The paper introduces thinned quantile shares, a refinement of quantile shares, and proves that for a universal constant c>0, the c-thinned e^{-c}-quantile share is unconditionally universally feasible for fair division of indivisible goods, which is best possible. This is the first nontrivial share besides Feige's residual maximin share to achieve universal feasibility.

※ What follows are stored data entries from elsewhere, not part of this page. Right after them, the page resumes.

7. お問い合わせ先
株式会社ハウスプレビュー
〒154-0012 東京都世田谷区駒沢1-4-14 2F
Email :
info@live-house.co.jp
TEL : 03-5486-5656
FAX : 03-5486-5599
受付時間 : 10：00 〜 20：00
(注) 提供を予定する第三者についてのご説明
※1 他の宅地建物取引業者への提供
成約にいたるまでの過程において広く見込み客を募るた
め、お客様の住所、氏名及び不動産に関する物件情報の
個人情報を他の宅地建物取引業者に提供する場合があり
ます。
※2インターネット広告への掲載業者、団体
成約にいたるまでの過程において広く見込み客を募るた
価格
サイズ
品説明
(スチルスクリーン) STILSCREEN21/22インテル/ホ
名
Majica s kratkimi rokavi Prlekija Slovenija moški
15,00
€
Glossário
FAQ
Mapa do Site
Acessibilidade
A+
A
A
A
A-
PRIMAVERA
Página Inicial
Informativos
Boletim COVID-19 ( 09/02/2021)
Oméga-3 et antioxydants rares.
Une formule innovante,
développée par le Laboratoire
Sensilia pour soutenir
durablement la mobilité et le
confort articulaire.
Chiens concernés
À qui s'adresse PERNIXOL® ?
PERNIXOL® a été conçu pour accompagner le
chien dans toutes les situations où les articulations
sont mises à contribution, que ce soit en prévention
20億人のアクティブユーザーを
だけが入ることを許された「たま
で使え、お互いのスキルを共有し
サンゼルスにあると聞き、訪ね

Quantile shares, introduced by Babichenko, Feldman, Holzman, and Narayan [STOC 2024], offer an ordinal, self-maximizing, and interpretable benchmark for fair division of indivisible goods, but their universal feasibility is known only conditional on the rainbow Erdős matching conjecture (EMC). Specifically, Babichenko et al. showed that assuming the rainbow EMC in the near-perfect matching regime, the $(1/2e)$-quantile share is universally feasible. In contrast, a simple argument shows that the $q$-quantile share can be infeasible for any $q > 1/e$. We introduce a one-parameter refinement of quantile shares, the $c$-thinned quantile share, obtained by thinning the inclusion probability in the random benchmark bundle by a factor of $c$ for a fixed constant $c\in(0,1]$. Our main result is that there exists a universal constant $c >0$ for which the $c$-thinned $e^{-c}$-quantile share is unconditionally universally feasible; this is best possible in the sense that for any $c \in (0,1]$, the $c$-thinned $q$-quantile share can be infeasible for any $q > e^{-c}$. Prior to this work, the only nontrivial share known to be universally feasible was Feige's residual maximin share. The thinning viewpoint also lets us remove the factor-two loss in the conditional result for the original quantile share: assuming the rainbow EMC, the $(1/e)$-quantile share is universally feasible.